What this exercise asks
A: Could you rewrite the automation buzzwords article between "I am notoriously" and "- or are we?", inclusive, substituting "rouge" for "lipstick"?
B: Can you pick up the automation buzzwords article after its last sentence and keep writing it?

Document section
******************************

Buyers have the additional burden of making sense of a slew of new automation buzzwords. RPA, perhaps tarnished by limited results, is now giving way to catch phrases like "hyperautomation" and "intelligent automation."

I am notoriously buzzword-allergic, but I grudgingly accept these phrases. Why? Because they point to a bigger ambition - end-to-end process automation, rather than the drawbacks of automation silos. But we still need to ask: do these new automation buzzwords signify genuine advances in tech and customer value, or are we putting lipstick on pigs yet again?

We're a long way from RPA - or are we?

That's a cheerful starting point for a virtual sit down with Automation Anywhere CEO and co-founder Mihir Shukla. Given that Shukla has been pressing the automation imperative since 2003, what is his take on this suddenly-crowded market, with everyone from ERP vendors to process automation specialists getting in on the act? Is this a validation of Automation Anywhere's approach, or do we now have a tech bandwagon with too many carnival barkers? Is Shukla feeling annoyed, or vindicated? As he told me:

I think it's a validation of the category and everybody recognizing it. It is immensely helpful. In terms of our commitment to the mission, which is to bring the power of automation to the billion-plus knowledge workers, the fact that everybody talks about it creates an awareness - and emphasizes the need for it. Smart customers will always pick the better solution. So it ends up benefiting us immensely.

******************************

Recorded data
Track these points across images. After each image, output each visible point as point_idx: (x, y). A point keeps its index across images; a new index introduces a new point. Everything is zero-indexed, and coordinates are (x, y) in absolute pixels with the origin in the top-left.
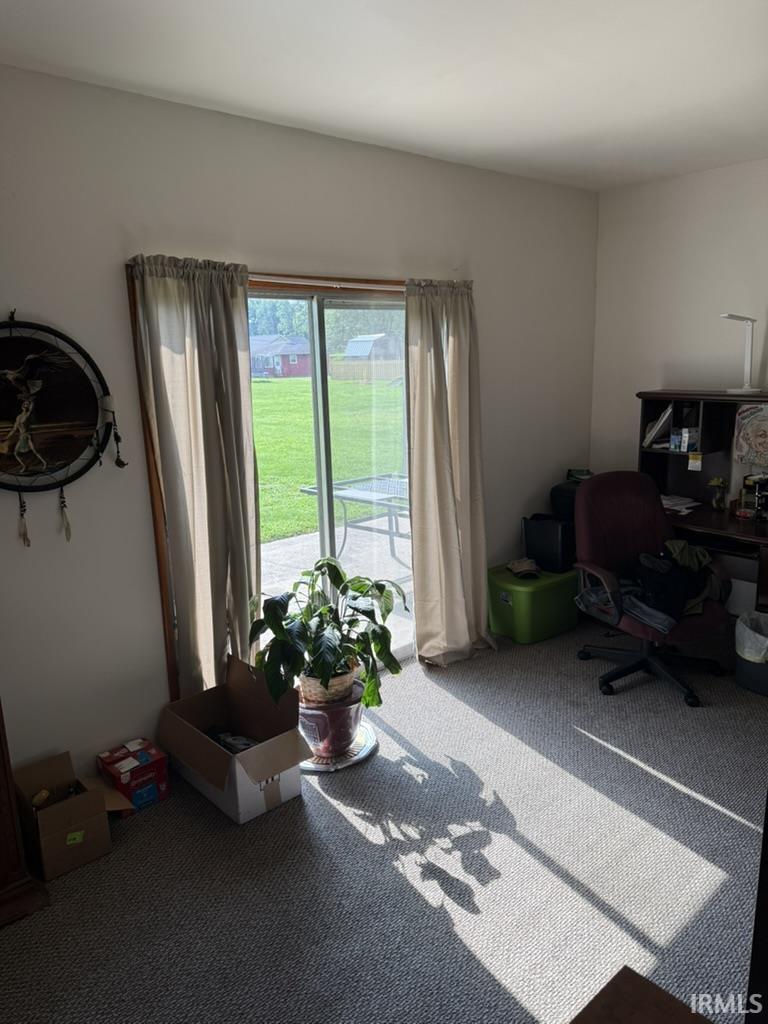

******************************

Answers to the exercise
A:
I am notoriously buzzword-allergic, but I grudgingly accept these phrases. Why? Because they point to a bigger ambition - end-to-end process automation, rather than the drawbacks of automation silos. But we still need to ask: do these new automation buzzwords signify genuine advances in tech and customer value, or are we putting rouge on pigs yet again?

We're a long way from RPA - or are we?

B:
For Shukla, the biggest change is not the decline of the RPA buzzword, but what that decline represents: a shift from back office thinking. Shukla now puts automation at the center of our economic circumstance.

I think historically, the automation category itself has always been pursued as something that is in back office processes. But where the technology has now come, we have to think about it very differently. It is about democratizing the power of automation to every single employee. We are witnessing an emergence of a very different economic environment; I call that the Automation Economy.

We are living through this time of high inflation, where there is less working population. Even after the recession, the total working population every year for the next ten years will be less than the year before. So we cannot keep thinking about running our businesses the way we have in the past. Remember, there was an Internet economy. The people who mastered it significantly outpaced everybody else. People who master the Automation Economy will outpace all other competitors.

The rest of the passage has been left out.